Exercício 1: No trecho sobre polarização, até que data Donald Trump recomendou isolamento social a todos os americanos?
Exercício 2: Retome o trecho sobre polarização logo após a última frase apresentada.

Trecho fornecido:

»»

A responsabilidade é maior quando não é somente a própria vida que se imola no altar da convicção, mas também a vida dos outros. Regimes totalitários de esquerda e de direita foram capazes das piores atrocidades com base não na suposta maldade de quem os apoiava, mas na crença disseminada de que detinham o monopólio da verdade. Afinal de contas, quando se tem certeza do caminho que conduzirá o mundo à paz, à justiça e à felicidade, que preço pode ser considerado muito alto?
Quanto mais polarizada uma sociedade, maior a tendência a se aferrar a determinadas certezas, nem que seja por mera oposição ao adversário. No Brasil dividido em que vivemos, há uma tendência a só enxergar um problema por meio de um repertório muito limitado de filtros e ferramentas conceituais, que reforçam a separação entre o campo a que se pertence e os demais. Como escreveu o psicólogo americano Abraham Maslow: “Para quem só sabe usar martelo, todo problema é um prego”.
Um exemplo claro do martelo de Maslow são os grupos identitários, que vivem de reduzir a complexidade dos problemas do mundo às suas próprias bandeiras. A percepção da realidade passa a ser determinada por três ou quatro premissas, geralmente vitimistas e intolerantes a qualquer contestação. A consequência é que a sociedade se fragmenta em campos em conflito, com um denominador comum cada vez menor, e sem aquele eixo compartilhado de valores fundamental para a vida em comunidade, tornando o mundo cada vez mais chato.
Mas o martelo de Maslow se aplica, principalmente, à divisão entre esquerda e direita. No Brasil, o pretexto atual para o embate de opiniões é a pandemia do coronavírus. Mas, a cada dia que passa, fica mais claro que apostar na dicotomia “esquerda a favor do isolamento social” versus “direta contra o isolamento social” está sendo um mau negócio para a direita. Mas ainda há tempo para escapar dessa armadilha. Até porque lidar de forma responsável com a pandemia não tem nada a ver com ideologia.
Na semana que passou, Donald Trump, que é Donald Trump, abriu mão de seu discurso pró-atividade econômica para recomendar isolamento social a todos os americanos, até 30 de abril. E parece que a ficha caiu até para o presidente Bolsonaro, que, em sua fala na televisão do dia 31 de março, deu sinais claros de uma mudança de discurso, reconhecendo a gravidade do desafio imposto pela Covid-19. Trump e Bolsonaro resistiram a mudar de opinião, mas acabaram se rendendo à pressão das evidências científicas – e estas sugerem que, neste momento, o isolamento é uma arma fundamental para mitigar o impacto do vírus.

««

Dados de análise de gráficos:

»»

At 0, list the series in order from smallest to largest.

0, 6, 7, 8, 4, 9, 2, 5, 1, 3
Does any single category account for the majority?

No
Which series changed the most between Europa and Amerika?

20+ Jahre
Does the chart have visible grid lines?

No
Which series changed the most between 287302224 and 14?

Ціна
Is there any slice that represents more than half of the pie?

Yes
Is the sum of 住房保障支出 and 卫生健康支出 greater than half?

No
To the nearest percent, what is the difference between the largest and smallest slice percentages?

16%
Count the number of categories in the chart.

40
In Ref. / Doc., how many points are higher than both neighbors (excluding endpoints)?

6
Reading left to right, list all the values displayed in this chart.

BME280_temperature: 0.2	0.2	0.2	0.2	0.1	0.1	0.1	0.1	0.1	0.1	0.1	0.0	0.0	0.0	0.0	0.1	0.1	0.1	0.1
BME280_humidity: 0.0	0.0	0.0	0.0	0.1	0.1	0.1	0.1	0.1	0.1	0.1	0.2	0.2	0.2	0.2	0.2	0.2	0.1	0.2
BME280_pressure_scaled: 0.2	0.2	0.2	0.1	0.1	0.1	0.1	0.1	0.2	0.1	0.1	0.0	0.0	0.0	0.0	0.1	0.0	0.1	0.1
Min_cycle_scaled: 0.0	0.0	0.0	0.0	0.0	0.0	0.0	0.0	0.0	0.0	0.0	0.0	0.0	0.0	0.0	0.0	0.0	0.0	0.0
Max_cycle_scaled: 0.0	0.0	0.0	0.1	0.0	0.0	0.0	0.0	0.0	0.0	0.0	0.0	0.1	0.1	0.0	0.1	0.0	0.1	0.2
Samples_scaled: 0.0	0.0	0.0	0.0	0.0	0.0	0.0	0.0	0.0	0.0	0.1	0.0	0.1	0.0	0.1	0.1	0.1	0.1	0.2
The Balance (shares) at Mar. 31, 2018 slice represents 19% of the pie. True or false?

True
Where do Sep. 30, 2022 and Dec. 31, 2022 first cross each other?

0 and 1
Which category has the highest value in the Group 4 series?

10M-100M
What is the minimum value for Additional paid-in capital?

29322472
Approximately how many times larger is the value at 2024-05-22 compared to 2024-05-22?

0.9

««

Espaço de resposta 1: Até 30 de abril.

Espaço de resposta 2:
Uma prova de como é irracional a associação, no Brasil, de parte da direita com o negacionismo é que, entre os governantes que eram contra, mas passaram a defender o isolamento, estão Putin e o mexicano (de esquerda) López Obrador. E, entre os governantes que continuam reticentes em apoiar o isolamento social, estão Nicolás Maduro e o nicaraguense (de esquerda) Daniel Ortega. Antes de voltar atrás, aliás, López Obrador chegou a afirmar que os mexicanos seriam resistentes ao coronavírus.
Este não é um debate abstrato, como ocorre com temas como o aquecimento global, cujos impactos, de difícil aferição, sempre estarão sujeitos a controvérsias. Há uma situação imediata, concreta e grave, que, sem ter chegado ao seu pico, já afeta mais de 160 países, com mais de 40.000 mortes e quase 900.000 casos confirmados (no momento em que escrevo). Para quem tem olhos para ver, as curvas de crescimento de casos e de mortes no Brasil e no mundo são nada menos que assustadoras.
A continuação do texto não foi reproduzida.